Objective We aim to calculate the 5-year mortality after surviving to hospital discharge after a firearm injury and estimate the association of firearm injury with later mortality.
Methods We performed a retrospective cohort study of patients from an urban emergency department (ED) and trauma centre in Oakland, California, USA, in 2007. We created three cohorts of patients presenting for (1) gunshot wound (GSW), (2) MVC and (3) assault without a firearm. Demographic and clinical information was obtained from the clinical chart, and the California Department of Public Health Vital Statistics and Social Security Death Master File (2007–2012) were queried to identify patients who died.
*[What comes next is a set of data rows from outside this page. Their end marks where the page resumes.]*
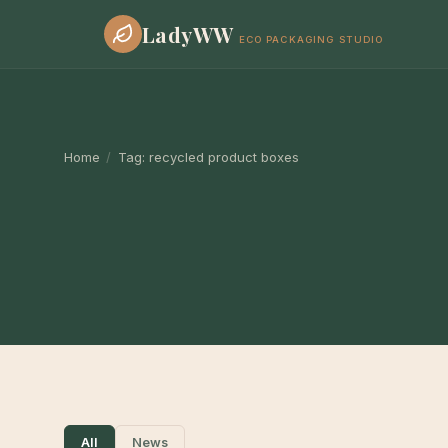
LadyWW
ECO PACKAGING STUDIO
Home
/
Tag:
recycled product boxes
All
News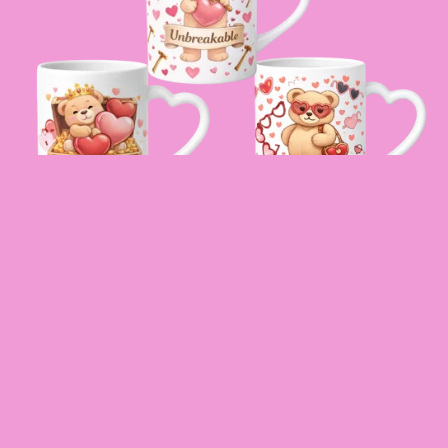
SELF LOVE DIGITAL DTF WRAP
$20.00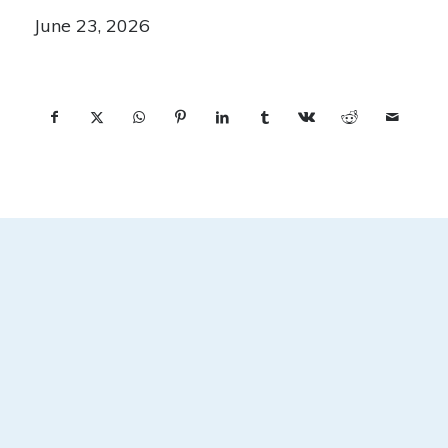
June 23, 2026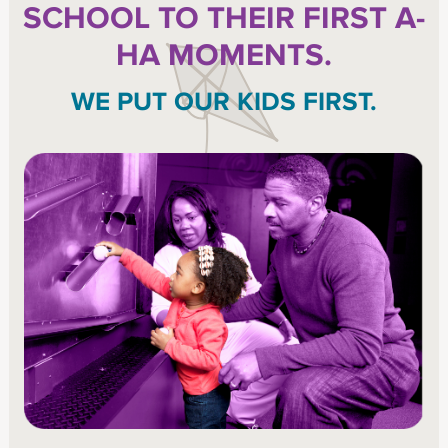
SCHOOL TO THEIR FIRST A-
HA MOMENTS.
WE PUT OUR KIDS FIRST.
Results We analysed 516 GSW patients, 992 MVC patients and 695 non-GSW assault patients. Of the GSW patients, 86.4% were alive at 5 years. All-cause 5-year mortality among GSW victims surviving to discharge after injury was 5.1%. Compared with MVC patients, both GSW and non-GSW assault patients have higher risk of death at 5 years (HR 2.54 (95% CI 1.41 to 4.59) and HR 1.64 (95% CI 1.01 to 2.68), respectively), adjusting for age, sex and race. Risk of death was higher in the first year for the GSW cohort (HR 6.14 (95% CI 2.35 to 16.08) and HR 5.06 (95% CI 1.88 to 13.63) as compared with MVC and non-GSW assault cohorts, respectively). Homicide was the cause of death in 79.2% of GSW patients who died after surviving the index injury.
Conclusion Among individuals presenting to the ED after injury or assault and surviving to discharge, firearm injury exposure is an important predictor of death within 5 years and most pronounced in the first year after injury.